Eat: For Summer Cooking, Embrace Simplicity

Written By Unknown on Rabu, 14 Agustus 2013 | 18.39

William Brinson for The New York Times; Food stylist: Suzanne Lenzer. Prop stylist: Susan Brinson.

Peak summer is upon us, the corn as high as an elephant's eye, tomatoes fat and nearly bursting on the vine. On the East Coast, down in the shallows of low tide, you'll find people doing the shimmy with their bare toes, or pulling hard with a rake, looking for clams. There is basil in the window box and bacon in the fridge. This is the time of year to make like a chef: Embrace the simplicity of this, and allow the ingredients to talk for themselves.

I put out a call to Seamus Mullen, the chef and an owner of Tertulia in Greenwich Village, to talk about that. Mullen is an interesting character, a Vermont farm boy who cooks as if working at a tavern in northern Spain, an unabashed culinary hedonist (reserve your whole suckling pig today!) who has written a cookbook, "Seamus Mullen's Hero Food," devoted to the idea that being careful about what you eat (not a ton of suckling pig presumably) can play a large role in improving your health.

The idea is not so much to eliminate foods from your diet as to herald those that demonstrably help your body: excellent olive oil, for instance.

Mullen is adamant about the role these hero foods of his can play in your life. Parsley is another example. Anchovies. Stone fruit. He has much to say about how they do a body good. "I guess that happens when you wake up one day and you're not in horrible pain for the first time in over 10 years," he said. (Mullen has rheumatoid arthritis. It laid him low. Past tense.)
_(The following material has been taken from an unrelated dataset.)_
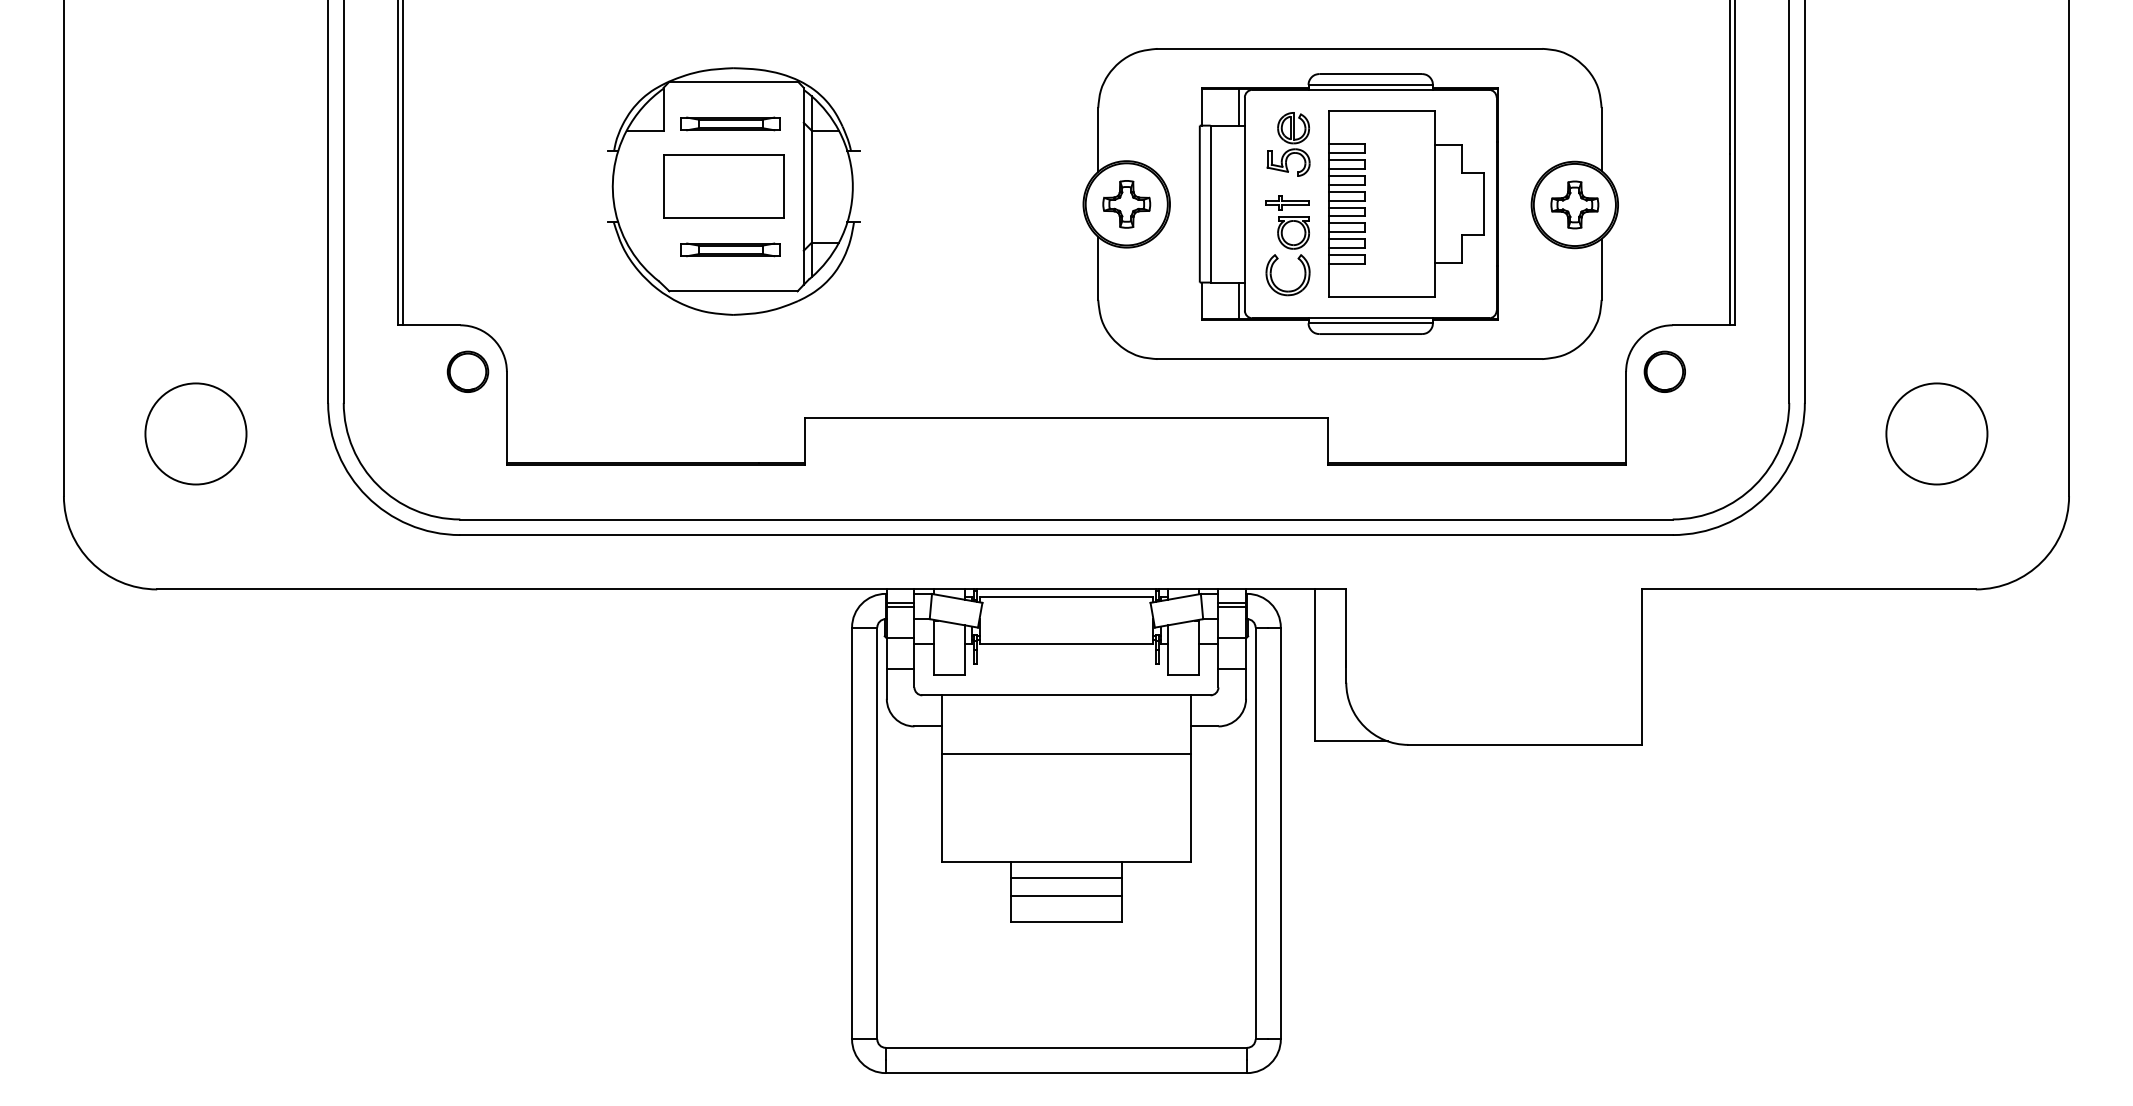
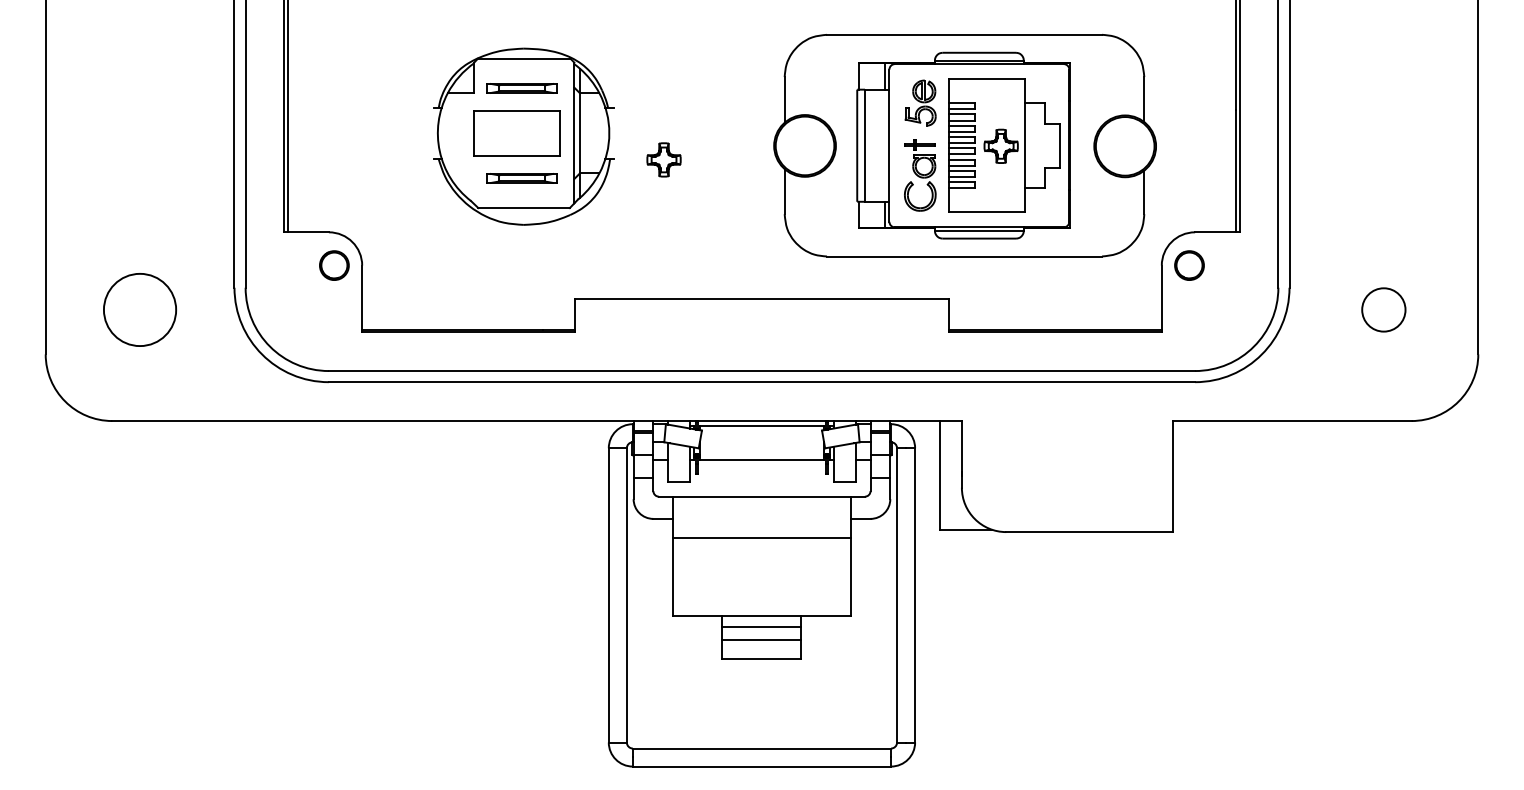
part: (1125, 203) -> (663, 159), moved
part: (1573, 203) -> (1000, 145), moved
circle: (1936, 433) -> (1383, 309), size x0.6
But his beliefs are not evangelical. They are in his view merely suggestions. And they do not prevent him from embracing the delicious, nor from providing succor for those who can eat what he no longer can.

Two grand examples follow, summer food at its apogee, one recipe deeply Spanish in origin, the other New Englandish, with only a slight Castilian lisp.

The first is for the tomato bread — pan con tomate is the more elegant description — served at Tertulia. It is traditionally a humble dish, a way to make a single tomato and some old bread serve a family for lunch. Rub some garlic and a tomato over that old bread, drizzle with olive oil, serve? Not at Tertulia. "We made it a little better here in New York," Mullen said.

For this dish, use a box grater to shred the best tomato you can find, no difficult task at this time of year. Microplane some garlic into it. Add salt and a big drizzle of fruity Spanish olive oil, then a little less of sherry vinegar. Mullen recommends Montegrato Fino, which is available online. ("These guys are to sherry vinegar what Walter White is to crystal meth," he said, invoking the television series "Breaking Bad.") It adds an astonishing lightness and intensity to the dish. But a bottle of standard Spanish sherry vinegar found at the supermarket also tested well.

Now toast or grill a few thick slices of the best, most yeasty and Old World-style bread you can locate, then heap some of the tomato mixture on the top. Then scrape most of it off. "This isn't bruschetta," Mullen said. "We want the suggestion of the tomato, not the actual tomato."

Remain true to the dish's origins in this, at least: Pretend we can't afford multiple tomatoes.

Add a little more of that good olive oil and sprinkle a little flaky sea salt over the top. Serve the result immediately or, this being summer and the guests a little late, let it sit out with some wine for when they arrive. Thus is the taste of Spanish poverty transformed into a delicacy.

As a main course, Mullen turned me toward his youth, to the memory of an uncle driving west and north from the Massachusetts coast up to Vermont, a box of clams in the back seat, to a New England coastal feast made in the Green Mountains far from the salt air. His family would steam those clams over hardwood, but the recipe in "Hero Food" replaces the difficulties of cooking over a wood fire with the ease of adding some sautéed bacon and a healthy shower of pimentón, the Spanish smoked paprika, to a stovetop pot.

The recipe is no grind. Sauté the bacon. Add garlic. Add white wine, a lot of clams (littlenecks, the smallest of the quahogs, are best), corn on the cob and the pimentón. Cover and steam for 10 minutes or so, until the corn is tender and the clams are open. Then give everyone an equal portion along with some broth, scatter torn basil over the top and serve with a dusting of Aleppo pepper if you have it.

The dish tastes exactly of August on a plate, the saltiness of the clams amplifying what Pablo Neruda called the sweet, "virginal" flavor of the corn. Robin Thicke, who has the real song of the summer, "Blurred Lines," puts it differently: "I know you want it."